Lazy Eye Doctor

Fotis Velissarakos is a sharp behavioral optometrist in Athens, Greece.  He isn’t an eye doctor who’s lazy, rather he’s an eye doctor who understands lazy eye.   That enabled him to share an item with the VT-DOC listserve and beg the question as to whether the introduction of “Captain Lazy Eye” represents the fast food version of vision therapy.  The term lazy eye is a terrible description of amblyopia, but let’s use it because it is the term being marketed in this direct-to-the-public attempt at amblyopia treatment.

The brainchild of a Taiwanese pediatric ophthalmologist, Captain Lazy Eye for the iPad is an attempt to package old school thinking into new school technology.  The theme is cute in terms of a patched pirate going on adventures, and certainly many young children respond to using iPad technology.  Yet there are several over-simplifications in approaching amblyopia therapy this way.  The first is perpetuating the myth that the “perfect” time for amblyopia therapy is between the ages of 3 and 8.  But why let research on neuroplasticity confuse you with the facts? Let’s look at the six categories of training in this app:

1. Rotating Grating – based on the theory of the CAM Vision Stimulator.  Dr. Ken Ciuffreda pointed out almost 30 years ago that this procedure was not better than any basic pencil-paper or eye-hand coordination game.  Incorporating the rotating grating pattern adds nothing of value.

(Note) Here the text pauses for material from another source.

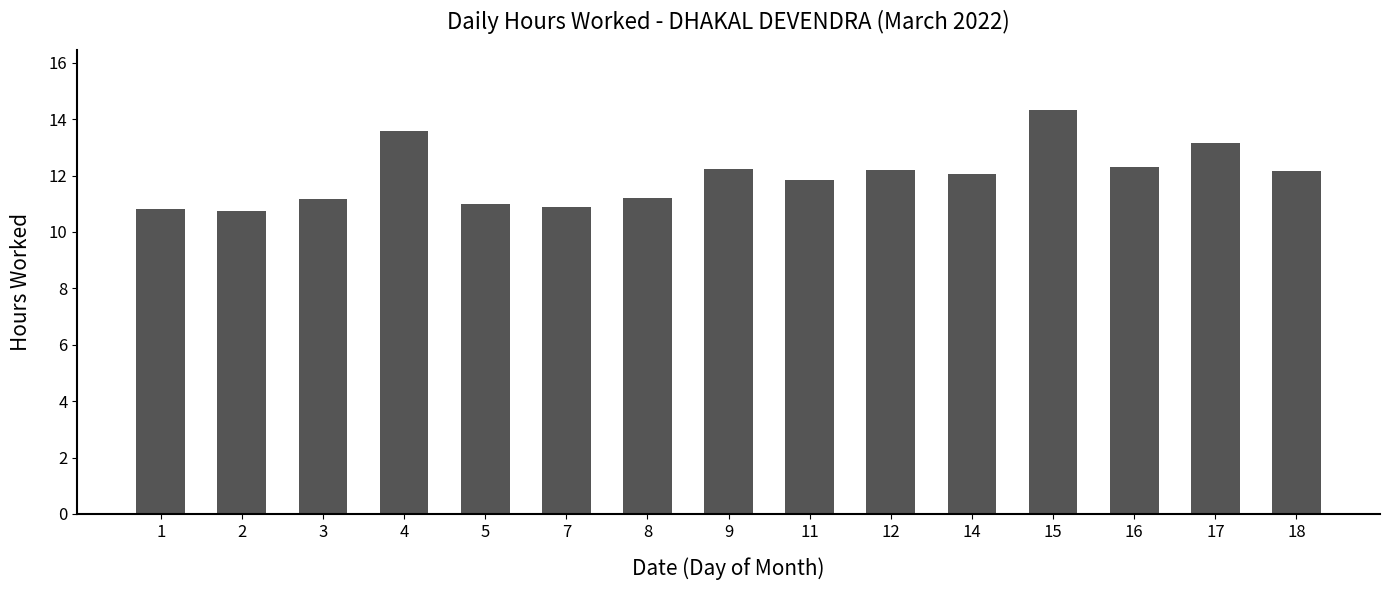

Are the bars grouped side by side (vs. stacked)?

No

2. Color Light Training – perhaps this is the the pediatric ophthalmologist’s attempt at syntonics.

3. Eyeball Muscle Exercise – a term sure to give Dr. Harry Wachs fits, and which appears to be little more than a basic tracking activity.

4. Hidden Object Recognition – a useful figure-ground activity.

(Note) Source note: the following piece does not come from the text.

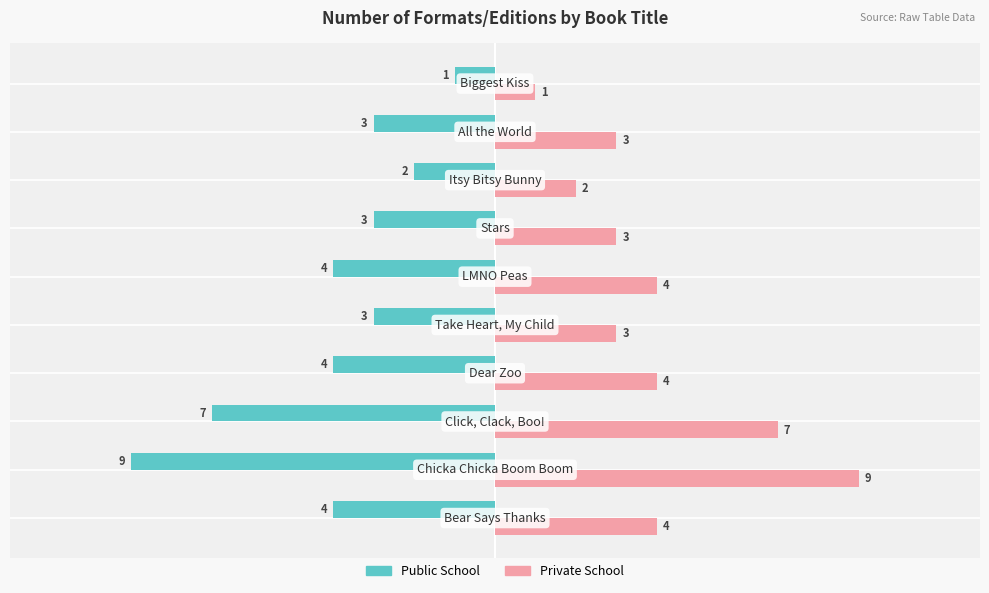

What is the greatest value displayed?

9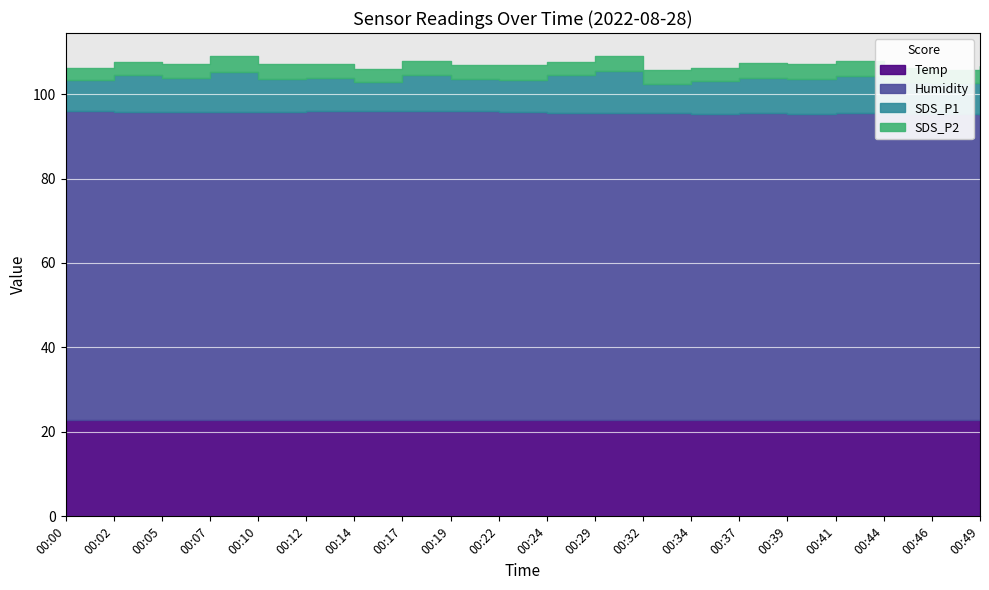

Which category has the highest value in the Temp series?

00:00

5. Color Sensitivity Training – a combination of visual discrimination and perhaps a hint at contrast sensitivity.

6. Eye Hand Coordination –  essentially maze tracing.

Of course, VT-DOCs will recognize this iPad app is a fast-food version of Dr. Jeffrey Cooper’s Amblyopia iNet.  More than likely this iPad app is no more valuable to amblyopia therapy than any other video game the child would play while patched.  I certainly can’t find any research associated with the app that would allow the sale of it to be packaged as amblyopia therapy.  In contrast, Dr. Cooper’s computerized interactive therapy paradigm is widely used in optometric offices and as a complementary home therapy adjunct, and is well supported by research.

A quote from Arthur Schopenhauer that Dr. Cooper used in his lecture at the COVD meeting this year comes to mind:

All truth passes through three stages. First, it is ridiculed. Second, it is violently opposed. Third, it is accepted as being self-evident.

– Leonard J. Press, O.D., FCOVD, FAAO

3 thoughts on “Lazy Eye Doctor

  1. We should have such a cartoon character who tell the latest truth about the treatment of amblyopia and visual conditions. We once had Dr. Tom.

    Michael Margaretten, O.D., F.A.A.O., F.C.O.V.D., F.A.C.O.P.

  2. Child’s cooperation is the most important for amblyopia correctional exercises.
    Captain Lazy Eye try to create a fun way to guide child accept patch eye.
    And makes training into fun and interesting games, increasing willingness to participate in correction.

    Thanks for your comments, we will keep to improve.

    • Thanks for the comment, Ideabus. Any activities that help actively engage the patient and stimulate visual pathways through the amblyopic eye are welcome. What I wish you would do, however, is acknowledge that the concept of using video games for this purpose is not new. I wrote about it in the Journal of Optometric Vision Development 30 years ago. (Press LJ. Electronic games and strabismus therapy. J Optom Vis Devel 1981;12(3):35-39.) Dr. Jeffrey Cooper pioneered this for amblyopia as an interactive format with graphs automatically monitoring progress. See: So while we welcome whatever pediatric ophthalmology has to contribute to therapy beyond patching and atropine penalization, I would encourage you to acknowledge the contributions of optometry. I say this not because we need the recognition, but because for many years pediatric ophthalmologists told patients that they needn’t do any form of active therapy together with patching. That day-to-day activities were sufficient. Many patients through the years were conflicted because their pediatricians nodded in agreement with the pediatric ophthalmologist that what we were saying was self-serving and we were trying to take advantage of patients by selling product or services. That was and is a travesty. It is time for your field to stand up, be accountable to the public, and acknowledge the optometric principles which you are now utilizing.